Texte à lire:

════════════════

Vivian, dans sa quête unique, s’entoure. Il s’entoure de guides, de photographes, de vidéastes, de collègues de la montagne, mais surtout de passionnés. Il ne fallut pas longtemps pour trouver son compagnon de cordée : Aurélien Lardy. Celui-ci l’accompagne dans de nombreuses aventures et revenait tout juste d’Alaska, où il usa de tous les moyens de locomotion naturels possibles pour s’y déplacer : ski, kayak, pulka, etc. Une vraie amitié d’abord, et une évidence ensuite.

Car Vivian, lui, avait une idée en tête. Effectivement, il souhaitait skier ce sommet unique, mais il souhaitait aussi et surtout le faire de façon engagée. Un aller-retour en train, une descente post-sommet en packraft sur les rives du Rhône, pour un voyage local unique autour de la maison, Vallorcine, et une première à ski sur les pentes du Schreckhorn pour couronner le tout.

════════════════

Entrées enregistrées
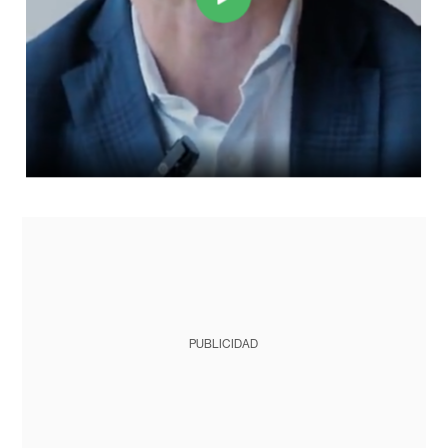
PUBLICIDAD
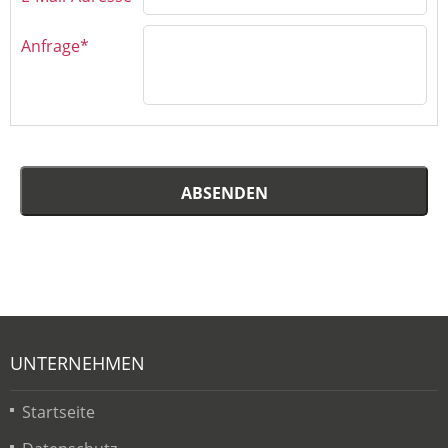
Anfrage*
ABSENDEN
UNTERNEHMEN
Startseite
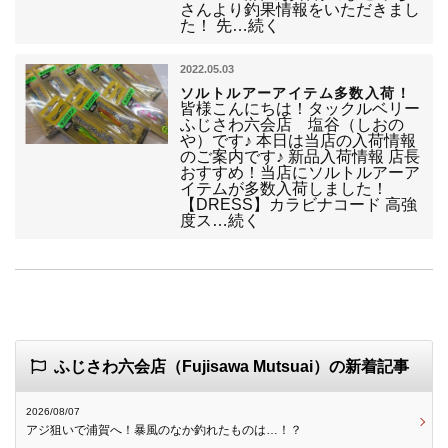
さんより釣果情報をいただきまし
た！ 先…続く
2022.05.03
ソルトルアーアイテム多数入荷！
皆様こんにちは！タックルベリー
ふじさわ六会店 塩谷（しおの
や）です♪ 本日は当店の入荷情報
のご案内です♪ 新品入荷情報 店長
おすすめ！当店にソルトルアーア
イテムが多数入荷しました！
【DRESS】カラビナコード 高強
度ス…続く
ふじさわ六会店（Fujisawa Mutsuai）の新着記事
2026/08/07
アジ狙いで浦賀へ！暴風のなか釣れたものは…！？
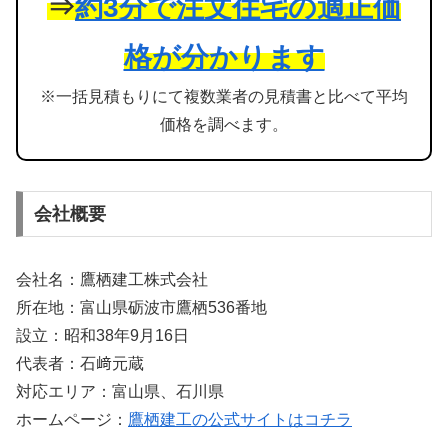
⇒
約3分で注文住宅の適正価
格が分かります
※一括見積もりにて複数業者の見積書と比べて平均
価格を調べます。
会社概要
会社名：鷹栖建工株式会社
所在地：富山県砺波市鷹栖536番地
設立：昭和38年9月16日
代表者：石﨑元蔵
対応エリア：富山県、石川県
ホームページ：
鷹栖建工の公式サイトはコチラ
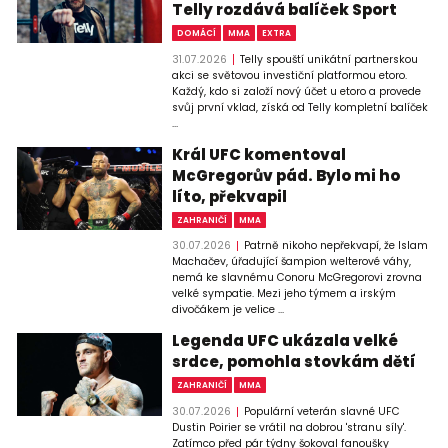
Telly rozdává balíček Sport
DOMÁCÍ
MMA
EXTRA
31.07.2026
Telly spouští unikátní partnerskou
akci se světovou investiční platformou etoro.
Každý, kdo si založí nový účet u etoro a provede
svůj první vklad, získá od Telly kompletní balíček
...
Král UFC komentoval
McGregorův pád. Bylo mi ho
líto, překvapil
ZAHRANIČÍ
MMA
30.07.2026
Patrně nikoho nepřekvapí, že Islam
Machačev, úřadující šampion welterové váhy,
nemá ke slavnému Conoru McGregorovi zrovna
velké sympatie. Mezi jeho týmem a irským
divočákem je velice ...
Legenda UFC ukázala velké
srdce, pomohla stovkám dětí
ZAHRANIČÍ
MMA
30.07.2026
Populární veterán slavné UFC
Dustin Poirier se vrátil na dobrou 'stranu síly'.
Zatímco před pár týdny šokoval fanoušky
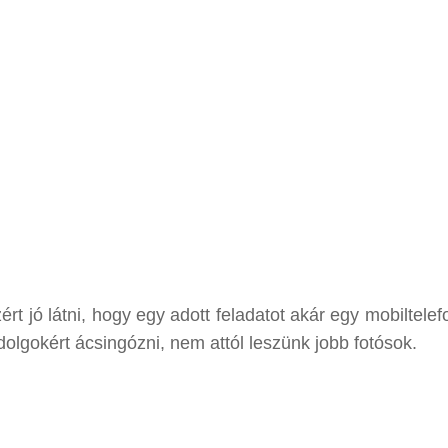
t jó látni, hogy egy adott feladatot akár egy mobiltelef
dolgokért ácsingózni, nem attól leszünk jobb fotósok.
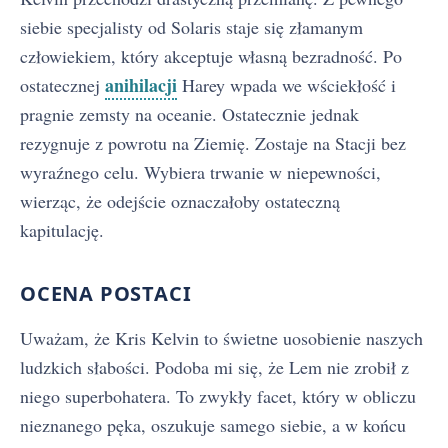
siebie specjalisty od Solaris staje się złamanym
człowiekiem, który akceptuje własną bezradność. Po
anihilacji
ostatecznej
Harey wpada we wściekłość i
pragnie zemsty na oceanie. Ostatecznie jednak
rezygnuje z powrotu na Ziemię. Zostaje na Stacji bez
wyraźnego celu. Wybiera trwanie w niepewności,
wierząc, że odejście oznaczałoby ostateczną
kapitulację.
OCENA POSTACI
Uważam, że Kris Kelvin to świetne uosobienie naszych
ludzkich słabości. Podoba mi się, że Lem nie zrobił z
niego superbohatera. To zwykły facet, który w obliczu
nieznanego pęka, oszukuje samego siebie, a w końcu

════════════════

Consignes de l'exercice:
Reproduisez à l'identique le passage du texte sur le projet de Vivian qui commence par « Car Vivian, lui, avait » et se poursuit jusqu'à « couronner le tout. ».

Réponse rédigée:
Car Vivian, lui, avait une idée en tête. Effectivement, il souhaitait skier ce sommet unique, mais il souhaitait aussi et surtout le faire de façon engagée. Un aller-retour en train, une descente post-sommet en packraft sur les rives du Rhône, pour un voyage local unique autour de la maison, Vallorcine, et une première à ski sur les pentes du Schreckhorn pour couronner le tout.